AIM OF THE TASK: Check each line of the listing for the word "model" and report how many lines contain it, giving nothing but the number.

DATA EXTRACTS:

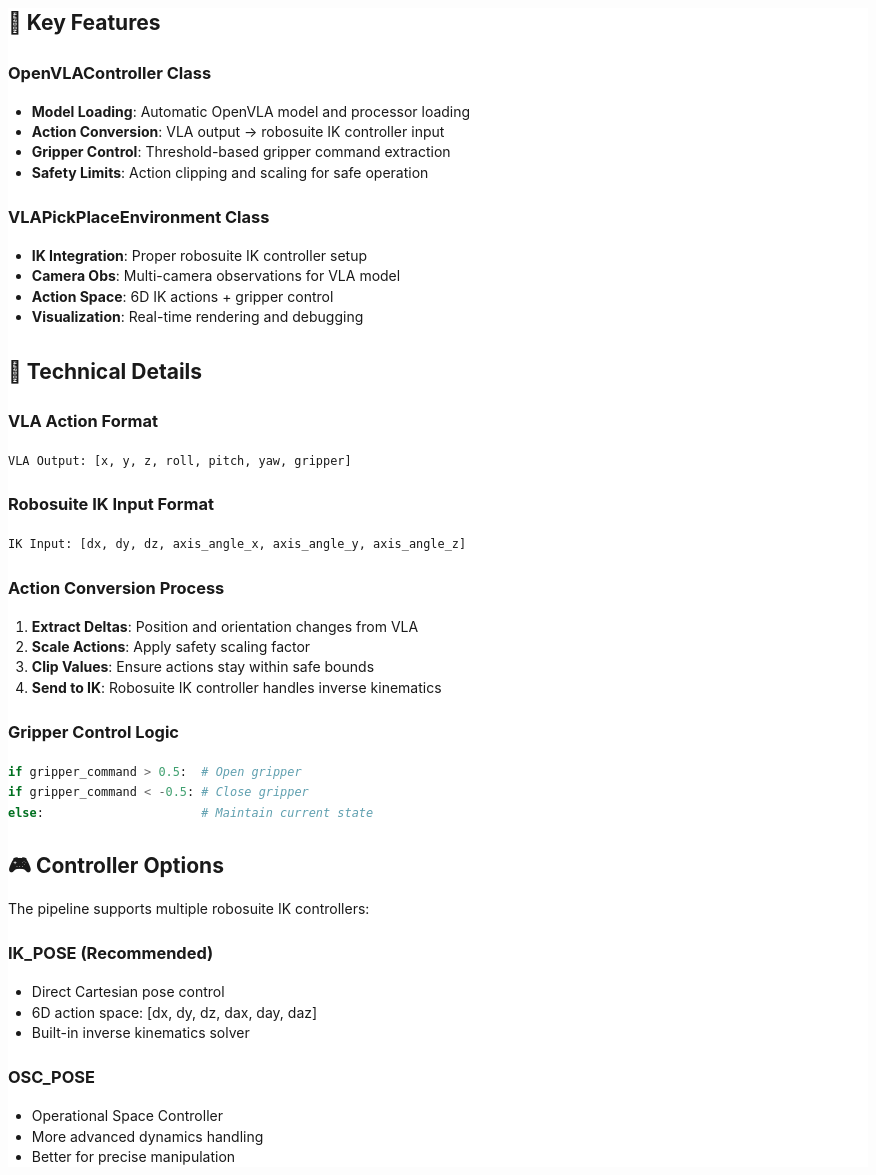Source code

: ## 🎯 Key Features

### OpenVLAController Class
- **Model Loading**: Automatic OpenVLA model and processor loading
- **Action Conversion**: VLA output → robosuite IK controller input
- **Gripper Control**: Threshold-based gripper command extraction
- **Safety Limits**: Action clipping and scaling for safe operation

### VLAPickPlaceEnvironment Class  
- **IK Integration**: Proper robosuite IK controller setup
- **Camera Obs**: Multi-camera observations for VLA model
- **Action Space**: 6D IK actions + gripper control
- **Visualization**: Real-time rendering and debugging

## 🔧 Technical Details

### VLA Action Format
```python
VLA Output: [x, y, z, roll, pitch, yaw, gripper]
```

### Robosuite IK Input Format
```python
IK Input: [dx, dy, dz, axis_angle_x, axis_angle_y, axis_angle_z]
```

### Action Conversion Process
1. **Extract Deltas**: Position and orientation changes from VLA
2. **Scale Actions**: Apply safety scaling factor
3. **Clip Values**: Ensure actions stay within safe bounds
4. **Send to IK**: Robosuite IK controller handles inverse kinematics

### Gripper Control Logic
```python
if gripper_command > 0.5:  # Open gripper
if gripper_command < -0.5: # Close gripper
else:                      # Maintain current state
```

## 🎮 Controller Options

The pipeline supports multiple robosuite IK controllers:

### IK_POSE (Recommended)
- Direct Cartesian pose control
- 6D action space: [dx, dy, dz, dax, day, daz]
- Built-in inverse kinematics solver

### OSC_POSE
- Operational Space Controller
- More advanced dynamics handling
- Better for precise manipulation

WRITTEN REPLY: 2